++++ DATA SECTION
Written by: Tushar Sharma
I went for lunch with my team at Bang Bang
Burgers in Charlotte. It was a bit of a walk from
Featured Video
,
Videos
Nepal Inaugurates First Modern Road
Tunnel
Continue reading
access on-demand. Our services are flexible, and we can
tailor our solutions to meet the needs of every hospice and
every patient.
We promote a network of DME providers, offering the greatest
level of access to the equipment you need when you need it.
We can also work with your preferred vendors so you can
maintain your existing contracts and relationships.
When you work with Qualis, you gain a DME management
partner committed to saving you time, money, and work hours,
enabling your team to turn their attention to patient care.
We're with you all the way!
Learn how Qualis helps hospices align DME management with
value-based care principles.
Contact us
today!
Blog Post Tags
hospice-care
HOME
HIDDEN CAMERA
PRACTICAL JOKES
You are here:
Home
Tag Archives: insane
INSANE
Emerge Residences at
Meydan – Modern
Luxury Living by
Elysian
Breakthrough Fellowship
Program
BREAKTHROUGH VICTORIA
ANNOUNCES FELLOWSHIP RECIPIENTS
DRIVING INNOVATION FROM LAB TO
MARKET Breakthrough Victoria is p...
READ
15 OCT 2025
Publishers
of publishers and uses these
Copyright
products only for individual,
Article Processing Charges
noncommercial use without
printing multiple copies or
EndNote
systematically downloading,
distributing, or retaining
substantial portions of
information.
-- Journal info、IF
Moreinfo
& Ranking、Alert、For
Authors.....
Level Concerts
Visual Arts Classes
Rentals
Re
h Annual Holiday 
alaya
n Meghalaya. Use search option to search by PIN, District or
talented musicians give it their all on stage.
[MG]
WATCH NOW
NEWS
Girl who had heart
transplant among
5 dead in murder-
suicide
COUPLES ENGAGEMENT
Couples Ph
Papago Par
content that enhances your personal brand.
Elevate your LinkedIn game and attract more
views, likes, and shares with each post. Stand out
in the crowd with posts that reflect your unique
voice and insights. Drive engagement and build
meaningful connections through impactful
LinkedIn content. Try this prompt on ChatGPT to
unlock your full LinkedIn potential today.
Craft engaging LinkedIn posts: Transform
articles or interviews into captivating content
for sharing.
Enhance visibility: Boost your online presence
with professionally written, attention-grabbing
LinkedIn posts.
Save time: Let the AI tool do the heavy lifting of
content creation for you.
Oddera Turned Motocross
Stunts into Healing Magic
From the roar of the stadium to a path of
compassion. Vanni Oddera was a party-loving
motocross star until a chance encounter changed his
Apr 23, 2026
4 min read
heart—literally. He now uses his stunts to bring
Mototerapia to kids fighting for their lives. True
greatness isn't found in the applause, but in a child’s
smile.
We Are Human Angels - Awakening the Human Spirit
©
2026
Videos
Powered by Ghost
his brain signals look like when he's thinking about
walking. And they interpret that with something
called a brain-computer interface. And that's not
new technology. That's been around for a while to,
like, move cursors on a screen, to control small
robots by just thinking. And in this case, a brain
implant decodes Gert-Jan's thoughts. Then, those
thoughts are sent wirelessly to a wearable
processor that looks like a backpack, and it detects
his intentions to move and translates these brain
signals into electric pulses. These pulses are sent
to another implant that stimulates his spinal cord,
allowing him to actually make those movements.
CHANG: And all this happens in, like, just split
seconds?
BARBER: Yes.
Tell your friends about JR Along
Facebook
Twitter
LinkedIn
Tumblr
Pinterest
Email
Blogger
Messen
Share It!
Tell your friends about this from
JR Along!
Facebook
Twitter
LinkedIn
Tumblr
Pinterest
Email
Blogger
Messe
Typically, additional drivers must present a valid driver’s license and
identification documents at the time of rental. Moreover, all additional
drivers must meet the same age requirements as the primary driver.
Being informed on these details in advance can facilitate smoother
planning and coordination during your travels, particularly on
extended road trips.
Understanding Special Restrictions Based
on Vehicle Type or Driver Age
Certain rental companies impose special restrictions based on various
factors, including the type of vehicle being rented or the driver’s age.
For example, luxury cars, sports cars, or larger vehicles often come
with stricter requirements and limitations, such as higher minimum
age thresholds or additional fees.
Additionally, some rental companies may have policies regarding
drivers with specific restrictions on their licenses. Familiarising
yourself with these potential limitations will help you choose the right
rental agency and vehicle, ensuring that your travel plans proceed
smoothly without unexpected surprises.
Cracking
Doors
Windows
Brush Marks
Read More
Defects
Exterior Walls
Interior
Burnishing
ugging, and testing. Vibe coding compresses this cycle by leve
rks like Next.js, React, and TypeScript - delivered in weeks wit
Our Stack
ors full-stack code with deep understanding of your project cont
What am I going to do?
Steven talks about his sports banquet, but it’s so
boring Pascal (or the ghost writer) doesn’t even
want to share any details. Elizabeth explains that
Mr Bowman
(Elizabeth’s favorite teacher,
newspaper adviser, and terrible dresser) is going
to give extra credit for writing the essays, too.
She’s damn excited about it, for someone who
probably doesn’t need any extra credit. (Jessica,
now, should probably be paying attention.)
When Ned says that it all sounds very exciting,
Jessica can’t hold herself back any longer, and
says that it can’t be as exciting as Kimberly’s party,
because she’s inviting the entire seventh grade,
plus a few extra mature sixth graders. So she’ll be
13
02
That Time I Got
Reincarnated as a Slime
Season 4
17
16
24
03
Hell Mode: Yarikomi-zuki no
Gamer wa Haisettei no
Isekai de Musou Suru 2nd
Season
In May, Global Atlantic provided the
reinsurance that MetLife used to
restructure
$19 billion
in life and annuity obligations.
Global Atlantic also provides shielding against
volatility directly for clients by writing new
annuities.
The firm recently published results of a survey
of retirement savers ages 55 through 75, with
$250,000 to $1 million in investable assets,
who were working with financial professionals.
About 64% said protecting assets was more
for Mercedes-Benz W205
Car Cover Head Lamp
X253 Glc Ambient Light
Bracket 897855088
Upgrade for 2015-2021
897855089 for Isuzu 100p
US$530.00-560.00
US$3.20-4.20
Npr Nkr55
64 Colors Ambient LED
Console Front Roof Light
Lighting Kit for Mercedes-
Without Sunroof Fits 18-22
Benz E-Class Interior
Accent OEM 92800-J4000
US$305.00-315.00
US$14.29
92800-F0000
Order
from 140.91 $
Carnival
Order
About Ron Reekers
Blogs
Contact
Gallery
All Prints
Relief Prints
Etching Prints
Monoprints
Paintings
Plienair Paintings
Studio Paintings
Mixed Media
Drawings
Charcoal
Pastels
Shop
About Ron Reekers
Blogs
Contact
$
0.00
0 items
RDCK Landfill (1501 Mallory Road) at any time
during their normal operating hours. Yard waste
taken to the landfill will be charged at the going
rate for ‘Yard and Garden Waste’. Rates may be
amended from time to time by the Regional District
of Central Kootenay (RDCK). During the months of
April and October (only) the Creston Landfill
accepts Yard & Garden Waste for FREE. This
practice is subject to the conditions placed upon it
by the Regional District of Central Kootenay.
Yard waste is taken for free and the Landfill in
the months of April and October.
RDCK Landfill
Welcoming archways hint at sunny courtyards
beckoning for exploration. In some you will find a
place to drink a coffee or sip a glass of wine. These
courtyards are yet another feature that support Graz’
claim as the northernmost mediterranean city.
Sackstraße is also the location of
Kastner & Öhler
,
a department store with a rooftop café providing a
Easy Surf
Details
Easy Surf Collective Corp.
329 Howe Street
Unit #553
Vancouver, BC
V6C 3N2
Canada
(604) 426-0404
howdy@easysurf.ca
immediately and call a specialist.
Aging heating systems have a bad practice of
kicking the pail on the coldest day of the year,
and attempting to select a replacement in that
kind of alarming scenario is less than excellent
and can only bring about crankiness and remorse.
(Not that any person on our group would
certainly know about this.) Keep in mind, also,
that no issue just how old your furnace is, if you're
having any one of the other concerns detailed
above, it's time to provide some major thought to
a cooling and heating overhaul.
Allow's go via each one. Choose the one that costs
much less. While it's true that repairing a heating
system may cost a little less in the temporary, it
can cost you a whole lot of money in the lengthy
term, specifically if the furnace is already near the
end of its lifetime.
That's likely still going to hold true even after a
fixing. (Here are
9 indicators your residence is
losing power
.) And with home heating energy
++++++++
* **WHAT THE EXERCISE ASKS**
Reproduce, without alteration, the lines of the items from the first line through the line containing "We're with you all the way!", including both.

* **ANSWER FOR THIS EXERCISE**
Written by: Tushar Sharma
I went for lunch with my team at Bang Bang
Burgers in Charlotte. It was a bit of a walk from
Featured Video
,
Videos
Nepal Inaugurates First Modern Road
Tunnel
Continue reading
access on-demand. Our services are flexible, and we can
tailor our solutions to meet the needs of every hospice and
every patient.
We promote a network of DME providers, offering the greatest
level of access to the equipment you need when you need it.
We can also work with your preferred vendors so you can
maintain your existing contracts and relationships.
When you work with Qualis, you gain a DME management
partner committed to saving you time, money, and work hours,
enabling your team to turn their attention to patient care.
We're with you all the way!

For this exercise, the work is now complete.